EXERCISE PROMPT: Using the records below, output the stretch that opens with the line containing "70: (327, 262, 1.11)" and closes with the line containing "88: (415, 126, 0.82)", exactly and including both lines, with nothing more.

------------------------

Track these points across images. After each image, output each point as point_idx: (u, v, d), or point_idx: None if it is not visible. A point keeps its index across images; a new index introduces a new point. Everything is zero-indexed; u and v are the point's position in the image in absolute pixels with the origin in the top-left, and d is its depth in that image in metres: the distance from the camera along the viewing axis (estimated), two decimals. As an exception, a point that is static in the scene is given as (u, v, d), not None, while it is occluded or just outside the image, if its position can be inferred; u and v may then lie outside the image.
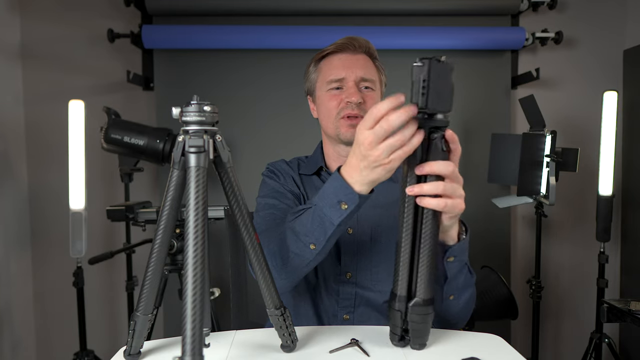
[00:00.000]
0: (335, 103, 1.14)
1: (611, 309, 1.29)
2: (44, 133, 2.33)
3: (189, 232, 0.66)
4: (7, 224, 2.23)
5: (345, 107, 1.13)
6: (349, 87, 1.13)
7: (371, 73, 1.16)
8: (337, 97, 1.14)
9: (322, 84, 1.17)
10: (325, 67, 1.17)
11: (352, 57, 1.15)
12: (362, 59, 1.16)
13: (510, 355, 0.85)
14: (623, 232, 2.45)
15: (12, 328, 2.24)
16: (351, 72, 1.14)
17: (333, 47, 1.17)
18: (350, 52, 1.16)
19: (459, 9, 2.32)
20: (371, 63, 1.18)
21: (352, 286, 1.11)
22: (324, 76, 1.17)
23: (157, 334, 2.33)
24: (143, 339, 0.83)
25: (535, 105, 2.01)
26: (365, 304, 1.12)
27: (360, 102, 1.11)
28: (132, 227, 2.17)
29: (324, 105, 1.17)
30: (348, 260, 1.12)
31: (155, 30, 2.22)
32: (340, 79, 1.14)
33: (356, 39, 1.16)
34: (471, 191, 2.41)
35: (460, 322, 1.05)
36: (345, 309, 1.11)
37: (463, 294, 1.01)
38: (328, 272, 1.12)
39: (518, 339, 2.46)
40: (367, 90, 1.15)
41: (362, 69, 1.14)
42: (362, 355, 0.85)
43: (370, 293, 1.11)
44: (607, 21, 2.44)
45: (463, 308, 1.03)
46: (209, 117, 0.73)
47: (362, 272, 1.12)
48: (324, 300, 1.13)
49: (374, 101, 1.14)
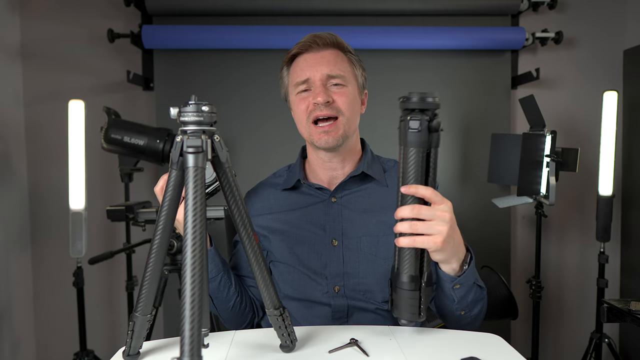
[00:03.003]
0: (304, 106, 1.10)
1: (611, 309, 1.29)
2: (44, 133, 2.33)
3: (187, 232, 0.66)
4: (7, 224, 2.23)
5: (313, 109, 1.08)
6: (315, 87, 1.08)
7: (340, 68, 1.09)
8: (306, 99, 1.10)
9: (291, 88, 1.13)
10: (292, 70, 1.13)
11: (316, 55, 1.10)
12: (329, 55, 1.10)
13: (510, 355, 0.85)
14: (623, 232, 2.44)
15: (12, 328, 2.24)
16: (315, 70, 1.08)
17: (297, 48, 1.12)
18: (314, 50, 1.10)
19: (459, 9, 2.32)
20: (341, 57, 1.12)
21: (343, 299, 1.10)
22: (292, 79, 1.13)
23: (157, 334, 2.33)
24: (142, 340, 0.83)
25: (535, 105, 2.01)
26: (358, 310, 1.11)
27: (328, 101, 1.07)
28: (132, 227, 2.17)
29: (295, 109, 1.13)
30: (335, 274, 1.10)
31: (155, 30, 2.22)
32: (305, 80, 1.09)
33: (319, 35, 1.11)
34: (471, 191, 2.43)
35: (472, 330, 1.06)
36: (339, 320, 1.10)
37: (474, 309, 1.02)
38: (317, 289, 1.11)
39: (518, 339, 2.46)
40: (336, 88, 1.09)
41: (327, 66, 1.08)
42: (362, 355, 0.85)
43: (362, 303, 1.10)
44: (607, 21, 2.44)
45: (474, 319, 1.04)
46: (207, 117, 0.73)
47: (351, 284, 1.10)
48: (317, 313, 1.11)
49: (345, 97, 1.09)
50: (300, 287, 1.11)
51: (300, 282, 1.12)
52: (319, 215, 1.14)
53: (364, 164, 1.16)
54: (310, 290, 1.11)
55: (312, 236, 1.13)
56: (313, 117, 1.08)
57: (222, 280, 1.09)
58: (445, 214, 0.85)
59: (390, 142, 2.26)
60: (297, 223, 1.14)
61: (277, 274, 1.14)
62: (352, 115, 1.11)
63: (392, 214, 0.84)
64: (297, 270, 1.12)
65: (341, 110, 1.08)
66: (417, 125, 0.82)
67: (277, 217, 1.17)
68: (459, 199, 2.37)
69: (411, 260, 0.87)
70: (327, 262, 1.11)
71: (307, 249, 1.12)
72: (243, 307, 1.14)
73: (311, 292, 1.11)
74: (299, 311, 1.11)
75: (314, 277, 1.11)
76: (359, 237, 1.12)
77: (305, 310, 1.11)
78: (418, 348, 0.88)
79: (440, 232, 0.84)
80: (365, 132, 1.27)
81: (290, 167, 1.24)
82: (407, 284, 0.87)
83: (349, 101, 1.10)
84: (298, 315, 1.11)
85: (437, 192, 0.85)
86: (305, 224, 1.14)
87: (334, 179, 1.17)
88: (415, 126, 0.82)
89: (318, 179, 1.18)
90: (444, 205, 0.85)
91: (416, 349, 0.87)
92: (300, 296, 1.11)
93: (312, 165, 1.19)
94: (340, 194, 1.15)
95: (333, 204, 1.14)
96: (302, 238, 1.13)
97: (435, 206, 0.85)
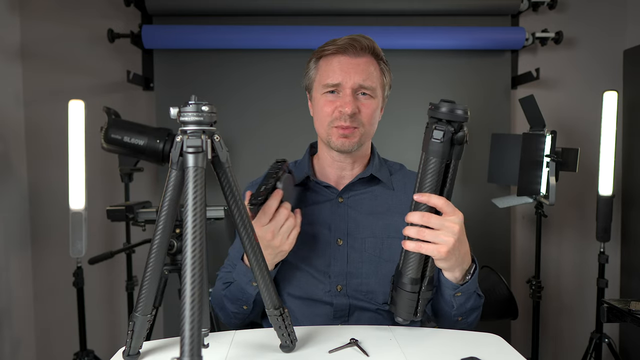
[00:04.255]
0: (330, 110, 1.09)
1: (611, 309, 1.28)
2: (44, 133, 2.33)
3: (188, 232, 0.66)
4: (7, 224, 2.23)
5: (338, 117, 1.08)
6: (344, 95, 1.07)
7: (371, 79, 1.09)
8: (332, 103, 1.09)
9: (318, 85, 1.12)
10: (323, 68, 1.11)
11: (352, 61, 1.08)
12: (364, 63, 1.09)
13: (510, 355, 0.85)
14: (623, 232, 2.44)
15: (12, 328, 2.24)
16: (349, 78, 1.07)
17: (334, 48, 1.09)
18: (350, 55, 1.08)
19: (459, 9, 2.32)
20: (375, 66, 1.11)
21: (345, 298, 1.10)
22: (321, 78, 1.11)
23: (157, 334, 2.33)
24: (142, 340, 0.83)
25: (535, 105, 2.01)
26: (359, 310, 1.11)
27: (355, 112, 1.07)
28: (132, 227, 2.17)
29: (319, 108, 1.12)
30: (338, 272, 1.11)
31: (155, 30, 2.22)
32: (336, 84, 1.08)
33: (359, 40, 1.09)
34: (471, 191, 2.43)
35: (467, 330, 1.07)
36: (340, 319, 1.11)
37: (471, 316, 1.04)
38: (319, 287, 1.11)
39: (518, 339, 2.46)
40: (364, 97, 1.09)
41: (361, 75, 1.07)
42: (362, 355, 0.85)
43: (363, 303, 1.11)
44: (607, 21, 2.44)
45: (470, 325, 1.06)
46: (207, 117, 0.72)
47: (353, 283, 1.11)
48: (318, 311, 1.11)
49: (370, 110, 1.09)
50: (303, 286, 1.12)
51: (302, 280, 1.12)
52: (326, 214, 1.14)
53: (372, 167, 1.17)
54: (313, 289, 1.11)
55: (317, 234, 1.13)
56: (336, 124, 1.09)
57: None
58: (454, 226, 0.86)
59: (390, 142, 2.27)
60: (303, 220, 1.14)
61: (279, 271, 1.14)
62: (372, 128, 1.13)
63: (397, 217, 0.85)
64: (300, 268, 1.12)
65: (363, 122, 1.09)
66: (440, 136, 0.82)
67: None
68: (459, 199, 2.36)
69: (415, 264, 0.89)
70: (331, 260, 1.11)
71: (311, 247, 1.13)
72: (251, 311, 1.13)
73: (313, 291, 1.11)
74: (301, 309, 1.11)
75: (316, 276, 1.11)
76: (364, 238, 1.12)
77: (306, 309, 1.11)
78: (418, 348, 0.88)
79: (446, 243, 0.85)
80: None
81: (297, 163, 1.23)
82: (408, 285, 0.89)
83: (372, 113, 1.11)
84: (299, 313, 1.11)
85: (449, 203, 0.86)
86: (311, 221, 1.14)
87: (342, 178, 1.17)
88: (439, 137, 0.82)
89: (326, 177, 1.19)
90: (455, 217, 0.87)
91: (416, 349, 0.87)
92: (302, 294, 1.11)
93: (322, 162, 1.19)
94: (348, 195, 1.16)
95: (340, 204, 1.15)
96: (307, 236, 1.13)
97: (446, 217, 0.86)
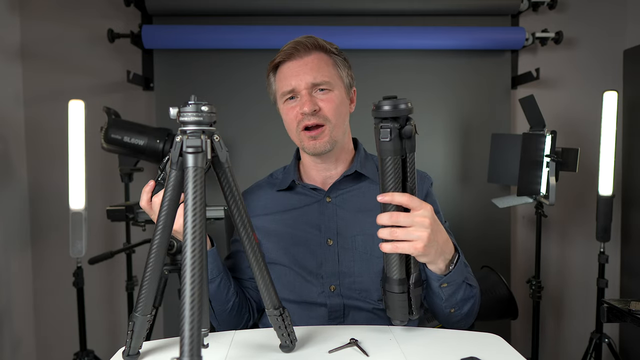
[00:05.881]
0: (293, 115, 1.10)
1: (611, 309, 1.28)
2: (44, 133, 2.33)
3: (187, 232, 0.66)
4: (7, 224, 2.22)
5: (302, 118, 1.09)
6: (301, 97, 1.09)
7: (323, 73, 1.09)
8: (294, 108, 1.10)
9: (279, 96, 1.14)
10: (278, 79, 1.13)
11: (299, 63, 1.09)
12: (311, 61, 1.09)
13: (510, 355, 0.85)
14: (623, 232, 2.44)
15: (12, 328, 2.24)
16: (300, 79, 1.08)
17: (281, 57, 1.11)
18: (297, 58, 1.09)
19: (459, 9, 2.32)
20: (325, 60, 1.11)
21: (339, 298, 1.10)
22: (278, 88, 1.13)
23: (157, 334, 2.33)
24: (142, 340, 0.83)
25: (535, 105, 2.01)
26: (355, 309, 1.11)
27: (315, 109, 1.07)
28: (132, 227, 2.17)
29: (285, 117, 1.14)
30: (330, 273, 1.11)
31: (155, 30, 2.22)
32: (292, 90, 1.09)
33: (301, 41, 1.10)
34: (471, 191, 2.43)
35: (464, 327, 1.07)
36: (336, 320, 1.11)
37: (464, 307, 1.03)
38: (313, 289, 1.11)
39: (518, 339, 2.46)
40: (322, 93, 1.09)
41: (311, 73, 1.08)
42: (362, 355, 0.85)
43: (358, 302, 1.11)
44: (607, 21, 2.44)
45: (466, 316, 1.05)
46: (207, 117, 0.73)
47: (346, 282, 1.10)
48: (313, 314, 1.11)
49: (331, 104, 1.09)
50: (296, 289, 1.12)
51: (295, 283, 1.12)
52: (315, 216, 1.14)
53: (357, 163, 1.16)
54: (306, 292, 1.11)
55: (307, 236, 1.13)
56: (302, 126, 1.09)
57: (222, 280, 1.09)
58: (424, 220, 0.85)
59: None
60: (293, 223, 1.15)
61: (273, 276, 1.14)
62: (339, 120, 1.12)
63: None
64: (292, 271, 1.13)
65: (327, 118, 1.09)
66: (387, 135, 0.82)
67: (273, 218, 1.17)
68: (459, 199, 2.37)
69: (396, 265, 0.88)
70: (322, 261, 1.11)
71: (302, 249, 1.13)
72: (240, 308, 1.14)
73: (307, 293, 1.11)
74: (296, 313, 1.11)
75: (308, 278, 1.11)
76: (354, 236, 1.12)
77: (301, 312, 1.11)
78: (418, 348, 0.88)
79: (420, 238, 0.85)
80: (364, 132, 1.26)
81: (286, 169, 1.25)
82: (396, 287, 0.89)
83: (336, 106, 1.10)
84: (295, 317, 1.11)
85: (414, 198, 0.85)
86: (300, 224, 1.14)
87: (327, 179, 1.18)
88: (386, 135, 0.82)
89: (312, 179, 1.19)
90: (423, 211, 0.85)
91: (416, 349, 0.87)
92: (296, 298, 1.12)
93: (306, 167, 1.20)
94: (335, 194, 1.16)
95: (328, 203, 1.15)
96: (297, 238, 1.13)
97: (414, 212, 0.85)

------------------------

ANSWER FOR THE TASK:
70: (327, 262, 1.11)
71: (307, 249, 1.12)
72: (243, 307, 1.14)
73: (311, 292, 1.11)
74: (299, 311, 1.11)
75: (314, 277, 1.11)
76: (359, 237, 1.12)
77: (305, 310, 1.11)
78: (418, 348, 0.88)
79: (440, 232, 0.84)
80: (365, 132, 1.27)
81: (290, 167, 1.24)
82: (407, 284, 0.87)
83: (349, 101, 1.10)
84: (298, 315, 1.11)
85: (437, 192, 0.85)
86: (305, 224, 1.14)
87: (334, 179, 1.17)
88: (415, 126, 0.82)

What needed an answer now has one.